AU Student Gives Back Through Federal Work Study
When Mayra Rivera, CAS/BS ’13, was a senior at Bell Multicultural High School in the Columbia Heights neighborhood of Washington, D.C., she was No. 2 in her class of 173 students. But as the daughter of El Salvadorian immigrants and with her mother a small business owner, Rivera wasn’t sure if she was going to apply to college.
“I never heard of American University, even though I live here in Washington, D.C.,” Rivera says. “But during my junior and senior year, we had a representative from AU come over and give us a presentation, and I started thinking about it.”
Rivera applied to AU, and, thanks to a competitive financial package, she accepted.
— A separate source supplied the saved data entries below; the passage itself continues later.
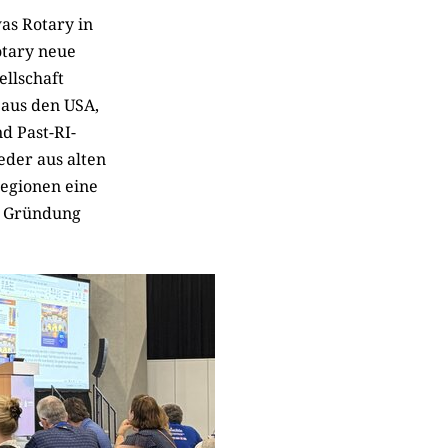
as Rotary in
otary neue
ellschaft
 aus den USA,
nd Past-RI-
eder aus alten
egionen eine
er Gründung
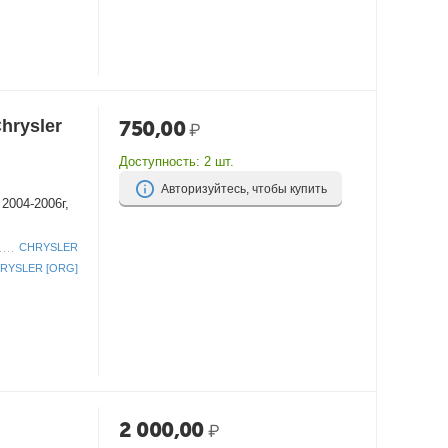
hrysler
750,00
₽
Доступность:
2 шт.
Авторизуйтесь, чтобы купить
 2004-2006г,
CHRYSLER
RYSLER [ORG]
2 000,00
₽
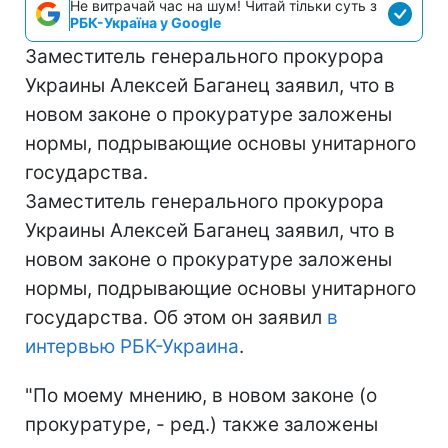
Не витрачай час на шум! Читай тільки суть з
РБК-Україна у Google
Заместитель генерального прокурора
Украины Алексей Баганец заявил, что в
новом законе о прокуратуре заложены
нормы, подрывающие основы унитарного
государства.
Заместитель генерального прокурора
Украины Алексей Баганец заявил, что в
новом законе о прокуратуре заложены
нормы, подрывающие основы унитарного
государства. Об этом он заявил
в
интервью РБК-Украина
.
"По моему мнению, в новом законе (о
прокуратуре, - ред.) также заложены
Four years later, with multiple federal work study (FWS) positions under her belt and a passion for working with children, Rivera is taking advantage of an assortment of student employment and volunteer opportunities both on and off the campus. As a first-generation student, Rivera is changing her family’s expectations about a college education and blazing a trail for her younger relatives while still finding ways to give back to her community.
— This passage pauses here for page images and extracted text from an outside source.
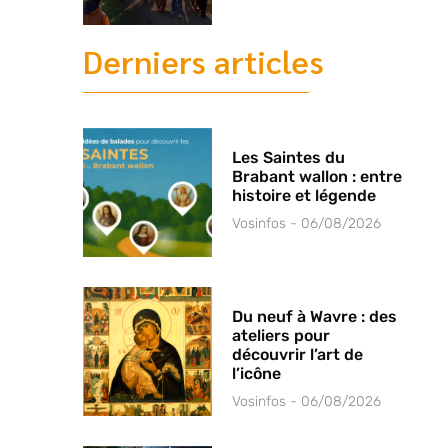
Derniers articles
Les Saintes du
Brabant wallon : entre
histoire et légende
Vosinfos
06/08/2026
Du neuf à Wavre : des
ateliers pour
découvrir l’art de
l’icône
Vosinfos
06/08/2026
Rivera has plans to use her degree in health promotion to educate children about the power they have over their bodies and choices. The adaptability and individuality of the subject appealed to Rivera.
“You have the power to change your health—to eat healthier, to exercise—and I feel like the reason why a lot of people don’t stick to diets or don’t go and work out is because they don’t know, they lack the education,” Rivera said. “So with health promotion, I’m learning how to implement programs and ways to approach how to make changes today.”
Sharing those lessons with children has been the main thrust of Rivera’s FWS positions with DC Reads and Kid Power. Introduced to the organizations through the Career Center’s Student Employment Coordinator, Tasha Daniels, Rivera worked with DC Reads for a year and then transitioned to Kid Power, where she has been for the last two years.
Students looking for FWS positions or part-time jobs on campus should regularly check the AU Student Jobs website, www.american.edu/studentjobs, keep an eye on list-serv or department emails that may advertise positions, and should be persistent, Daniels says. Look often, both before and during the semester, to see what kind of opportunities are out there, she suggests.
“Finding any job is a process,” Daniels says. “Keep applying until [you] land a position. … Submit professional application materials—resume and tailored cover letter—to increase [the] likelihood of landing a position.”
With both of her FWS opportunities, Rivera has been able to stay local and focused on her educational goals. During her time at DC Reads, Rivera worked with students one-on-one at CentroNía, a bilingual charter school in Columbia Heights—a five-minute walk from her home. At Kid Power, where Rivera both works as a FWS employee and is conducting an internship, Rivera is applying her knowledge about physical health and nutrition while leading whole classes.
“I was able to give back to my community,” Rivera says, and her impact is still felt years later. “The mom of the girl who I tutored at DC Reads works at Target and I also work at Target, and we always talk, and I always ask her questions about her daughter—I just saw them, and she’s grown up. And it’s nice to see they remember me.”
Rivera ensures the students remember her lessons about health, too. Thanks to encouragement from her Kid Power supervisor Shaden Dowiatt, Rivera is involved in the program Veggie Time, teaching students about gardening and nutrition.
“She’s fantastic; the kids really, really love her,” says Dowiatt, SIS/MA ’10, LAMB Site Director for Kid Power. “I think she relates really well to the students; she’s always very positive, smiles a lot, is pretty easygoing. Her passion and her focus is obviously on health education. This year she’s been doing an internship with me—she’s helped develop some of the lessons about nutrition and I’ve encouraged her to share those lessons with the students.”
And Rivera isn’t the only AU student at Kid Power. The organization employed both university alumni and 44 FWS students in fall 2012—about five to six AU volunteers are located at each of Kid Power’s 10 sites, Dowaitt says—and that atmosphere creates an undeniable sense of camaraderie.
“This past summer, we had this close connection,” Rivera says of her AU peers who also worked with Kid Power at their summer camp. “We all hung out at night, we had dinner and stuff together—we created this little AU family.”
And as for Rivera’s own family, they’ve been affected by her college choice, too. Although her mother was initially skeptical of her decision to apply to AU and hoped Rivera would help her with her small business, she’s grown to appreciate that Rivera “wants to do more”—“she’s always encouraging me, and now she brags about me going to college,” Rivera says. And Rivera’s younger sister has followed in her footsteps, and is currently a student at Georgetown University.
With graduation coming up in May, Rivera hopes to volunteer with other health- or children-focused nonprofit organizations and eventually gain employment at one; graduate school isn’t out of the question, either. But for now, she’s staying with Kid Power, hoping to introduce students to healthy recipes and eating habits. Without these FWS opportunities, Rivera says she’s not sure how she would have been able to so effectively prepare for her career.
“I never heard of Kid Power or DC Reads before federal work study, but it’s my interest to work with kids and to help them,” Rivera says. “If it weren’t for [FWS], I don’t know how I would get this experience.”